As expected, this week the Bank of England announced another increase to base rate. The base rate has now increased to 0.5%, having previously moved from 0.1% to 0.25% in December.
What’s more, there are further increases expected this year.
Some lenders have already reacted to the expectations of base rate rises, increasing what they charge on their buy-to-let products, with others almost certain to follow now that the Bank of England’s Monetary Policy Committee has finally pulled the trigger on a rate increase.
The message is pretty clear – borrowing costs are only likely to rise from here.
2022 – the year of the remortgage
This is particularly notable given the fact that, while 2021 was a year dominated by purchase business, this year is set to see significant levels of remortgaging within the buy-to-let market.
Industry figures have shown that the coming 12 months will see a vast number of five-year fixed rate buy-to-let deals reaching maturity.
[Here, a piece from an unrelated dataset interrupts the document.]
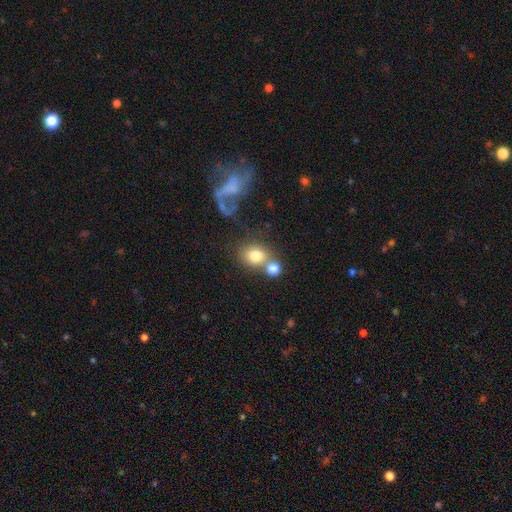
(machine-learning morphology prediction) smooth 77%, featured or disk 13%, star or artifact 10%. Down the decision tree: how rounded — round (60%); merging — merger (43%).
Back in 2017, the Prudential Regulation Authority introduced tougher new underwriting standards, and the result was a sharp jump in the number of landlords opting for five-year fixed deals in order to pass affordability tests.
To put this jump into perspective, in January 2017 a little over 4,000 fixed rate buy-to-let deals were taken out. Since then it has gradually increased to regularly sit at around 10,000 a month.
These deals will be coming to an end in the months ahead, with landlords facing the prospect of a sharp increase in their repayment costs if they don’t refinance.
Reducing costs by consolidating
For some landlords, simply moving to a new buy-to-let deal will be appropriate. However, brokers may find that their professional landlord clients’ finances are better suited through taking advantage of a portfolio mortgage.
Managing a portfolio in this way can not only mean that the borrower benefits from more competitive pricing, but also enjoy a far more straightforward repayment schedule. After all, it’s always going to be easier to have one monthly repayment to monitor than a handful, all from different lenders, potentially on different days across the month.
Portfolio mortgages can also deliver more flexibility, which is always a feature valued by those who make their money from property investment.
Raising funds for improvements
Consolidating in this way also makes sense for landlords who want to raise funds in order to improve their portfolios.
After all, the clock is ticking when it comes to the government’s new energy performance certificate (EPC) expectations. Currently, properties can be rented out so long as they have a minimum of an E rating on their EPC, but this is being hiked to a minimum of a C rating from 2025. This initially applies only to new tenancies, before being extended out to all tenancies from 2028.
However, an awful lot of rental properties are not at this level yet, and will require various improvements in order to still be eligible to be rented out. A study by Shawbrook Bank found that just under a quarter of landlords say their properties are currently rated a D at best, while previous studies have found significant numbers of investors are completely in the dark about the new requirements.
This presents brokers with a clear opportunity, not only to educate their clients on the new standards their rental properties will have to deliver, but also assist them in finding the finance needed in order to fund the work needed to help them hit that level.
Working with specialists
Placing portfolio mortgage cases can be a complex process, with the products and criteria employed by the lenders active in this area of the market varying sharply.
That’s where working with a specialist distributor can make all the difference. Specialists work on getting these cases over the line on a daily basis and are well placed to ensure that your clients benefit from the best possible portfolio mortgage deal.